Inequality Involving Concave Functions

Question

Assume that $ f: \mathbb{R} \to \mathbb{R}_+ $ is a concave, non-decreasing and positive function. Let $\mathbb{X}$ be a finite set consisting of $ 0\leq x_1 \leq x_2 \leq x_3 \leq \ldots \leq x_n$. Further, let $ X $ be a random variable supported on $\mathbb{X}$.

I am interested in the following inequality:

$$ \frac{ f(x_n) - \mathbb{E}[f(X)] }{ \sqrt{ \mathbb{E}\left[ \left(f(X) - \mathbb{E}[f(X)]\right)^2 \right] } } \leq \frac{ x_n - \mathbb{E}[X] }{ \sqrt{ \mathbb{E}\left[ \left(X - \mathbb{E}[X]\right)^2 \right] } } $$

Is this inequality always true under the given conditions? If so, can you provide a proof or some intuition behind why this inequality holds? If not, can you provide a counterexample or conditions under which it might fail?

Answer 1

It is true, fairly simple, and reasonably well-known (to people who know it well) in a slightly different form.

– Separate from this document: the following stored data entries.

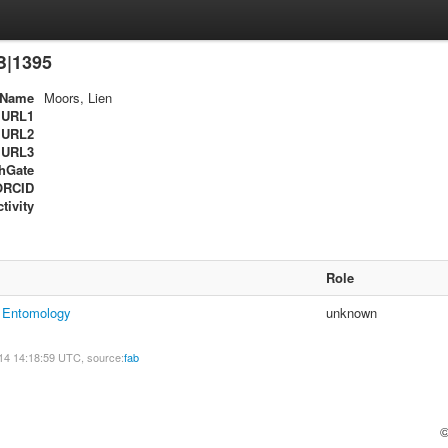
B|1395
Name
Moors, Lien
URL1
URL2
URL3
hGate
ORCID
tivity
Role
f Entomology
unknown
14 14:18:59 UTC, source:
fab
©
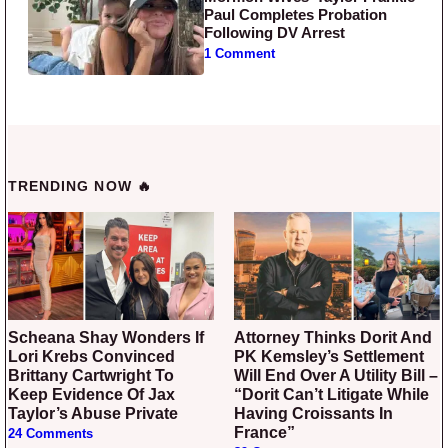
Paul Completes Probation
Following DV Arrest
1 Comment
TRENDING NOW 🔥
Scheana Shay Wonders If
Attorney Thinks Dorit And
Lori Krebs Convinced
PK Kemsley’s Settlement
Brittany Cartwright To
Will End Over A Utility Bill –
Keep Evidence Of Jax
“Dorit Can’t Litigate While
Taylor’s Abuse Private
Having Croissants In
France”
24 Comments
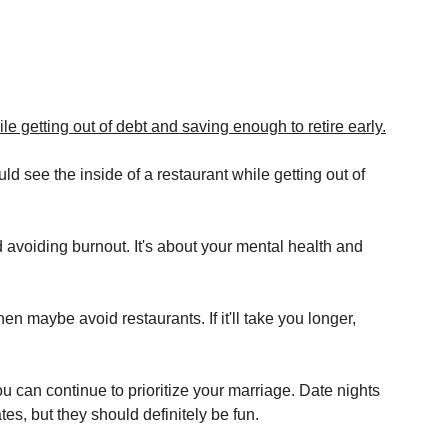
le getting out of debt and saving enough to retire early.
see the inside of a restaurant while getting out of 
nd avoiding burnout. It's about your mental health and 
 then maybe avoid restaurants. If it'll take you longer, 
ou can continue to prioritize your marriage. Date nights 
es, but they should definitely be fun.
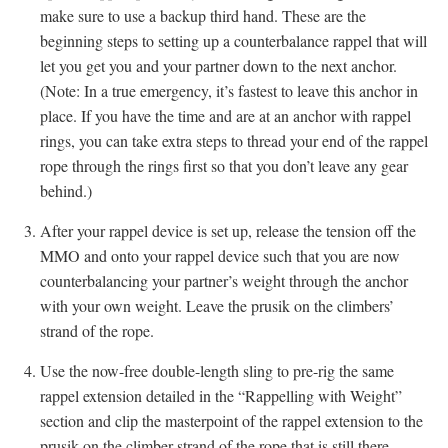
make sure to use a backup third hand. These are the
beginning steps to setting up a counterbalance rappel that will
let you get you and your partner down to the next anchor.
(Note: In a true emergency, it’s fastest to leave this anchor in
place. If you have the time and are at an anchor with rappel
rings, you can take extra steps to thread your end of the rappel
rope through the rings first so that you don’t leave any gear
behind.)
After your rappel device is set up, release the tension off the
MMO and onto your rappel device such that you are now
counterbalancing your partner’s weight through the anchor
with your own weight. Leave the prusik on the climbers’
strand of the rope.
Use the now-free double-length sling to pre-rig the same
rappel extension detailed in the “Rappelling with Weight”
section and clip the masterpoint of the rappel extension to the
prusik on the climber-strand of the rope that is still there.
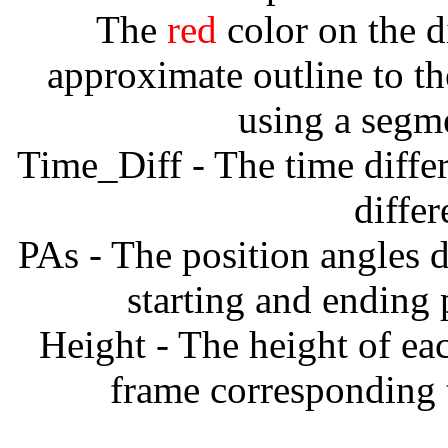
The
red
color on the d
approximate outline to th
using a segm
Time_Diff - The time diffe
diffe
PAs - The position angles d
starting and ending
Height - The height of ea
frame corresponding t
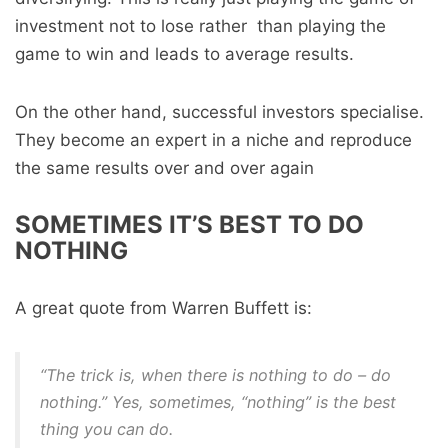
investment not to lose rather than playing the
game to win and leads to average results.
On the other hand, successful investors specialise.
They become an expert in a niche and reproduce
the same results over and over again
SOMETIMES IT’S BEST TO DO
NOTHING
A great quote from Warren Buffett is:
“The trick is, when there is nothing to do – do
nothing.” Yes, sometimes, “nothing” is the best
thing you can do.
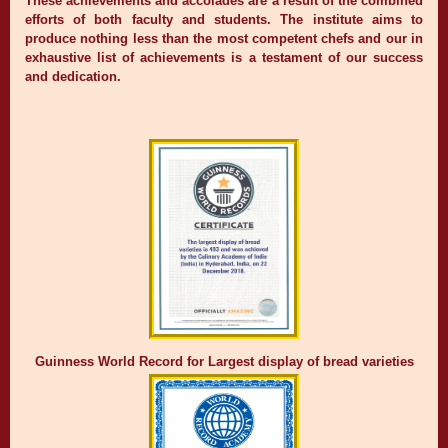
These achievements and accolades are a result of the combined
efforts of both faculty and students. The institute aims to
produce nothing less than the most competent chefs and our in
exhaustive list of achievements is a testament of our success
and dedication.
Guinness World Record for Largest display of bread varieties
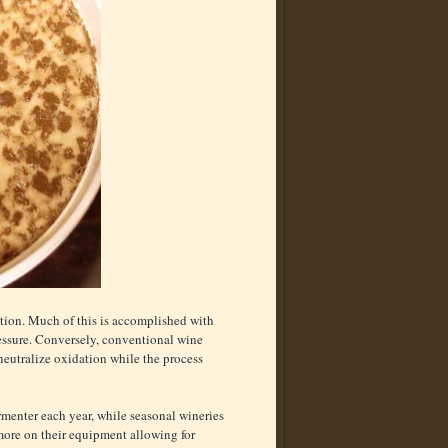
tion. Much of this is accomplished with
essure. Conversely, conventional wine
neutralize oxidation while the process
ermenter each year, while seasonal wineries
more on their equipment allowing for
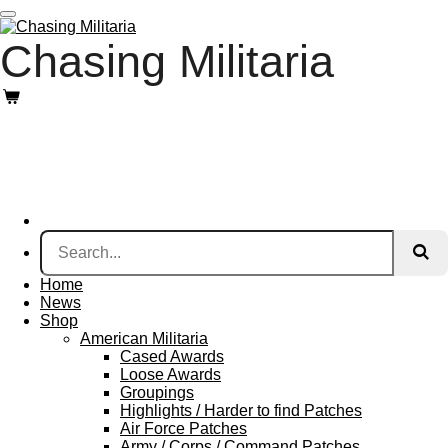
Skip
to
Chasing Militaria
main
content
Home
News
Shop
American Militaria
Cased Awards
Loose Awards
Groupings
Highlights / Harder to find Patches
Air Force Patches
Army / Corps / Command Patches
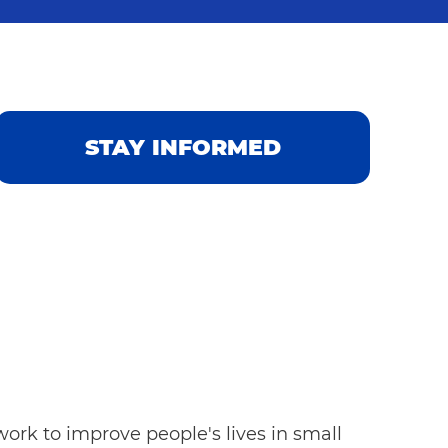
STAY INFORMED
ork to improve people's lives in small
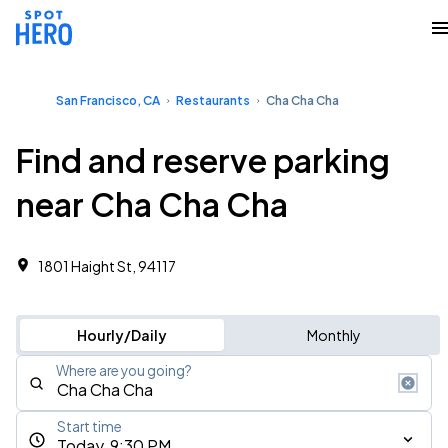
San Francisco, CA
Restaurants
Cha Cha Cha
Find and reserve parking
near Cha Cha Cha
1801 Haight St, 94117
Hourly/Daily
Monthly
Where are you going?
Start time
Today, 9:30 PM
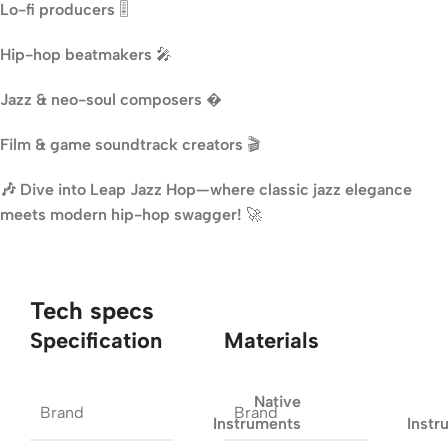
Lo-fi producers
🎚️
Hip-hop beatmakers
🎤
Jazz & neo-soul composers
�
Film & game soundtrack creators
🎬
🎶 Dive into Leap Jazz Hop—where classic jazz elegance
meets modern hip-hop swagger!
🚀
Tech specs
Specification
Materials
Native
Brand
Brand
Instruments
Instr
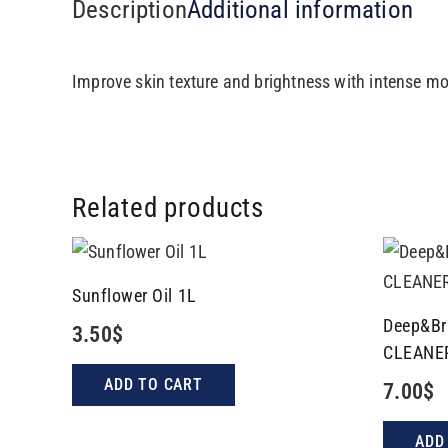
Description
Additional information
Improve skin texture and brightness with intense mo
Related products
Sunflower Oil 1L
Deep&Br
3.50
$
CLEANE
ADD TO CART
7.00
$
ADD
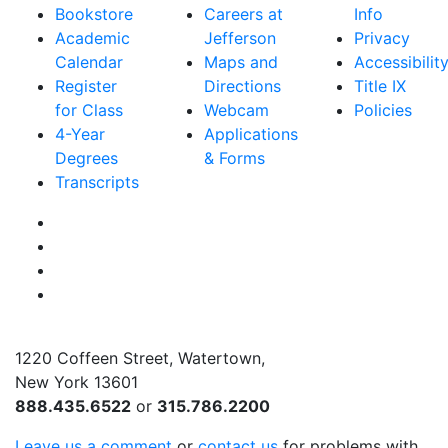
Bookstore
Careers at
Info
Academic
Jefferson
Privacy
Calendar
Maps and
Accessibilit
Register
Directions
Title IX
for Class
Webcam
Policies
4-Year
Applications
Degrees
& Forms
Transcripts
Facebook
Instagram
Twitter
YouTube
1220 Coffeen Street, Watertown,
New York 13601
888.435.6522
or
315.786.2200
Leave us a comment
or
contact us
for problems with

Shifting $x_n$ and $f(x_n)$ to $0$, flipping both axes and the fraction, squaring, writing the variance as $E[Y^2]-E[Y]^2$ and adding $1$, we arrive at the following (classical?) version of this inequality:

Let $X\ge 0$ be a random variable, and let $f:[0,+\infty)\to [0,+\infty)$ be a convex increasing function with $f(0)=0$. Then $$ \frac{E[f(X)^2]}{E[f(X)]^2}\ge \frac{E[X^2]}{E[X]^2}\,. $$

The proof is a three-liner. First, note that the LHS is invariant under multiplication of $f$ by a positive constant, so we can normalize so that $E[f(X)]=E[X]$. Then $E[(f(X)-X)_+]=E[(X-f(X))_+]$ (here $a_+=\max(0,a)$). Note that due to the convexity of $f$ and the condition $f(0)=0$, we have $f(x)\le x$ for $x\le x_0$ and $f(x)\ge x$ for $x\ge x_0$ with some $x_0>0$.

Hence $$ E[(f(X)^2-X^2)_+]\ge E[2x_0(f(X)-X)_+] \\ =E[2x_0(X-f(X))_+]\ge E[(X^2-f(X)^2)_+]\,, $$ whence $E[f(X)^2]\ge E[X^2]$ and we are done.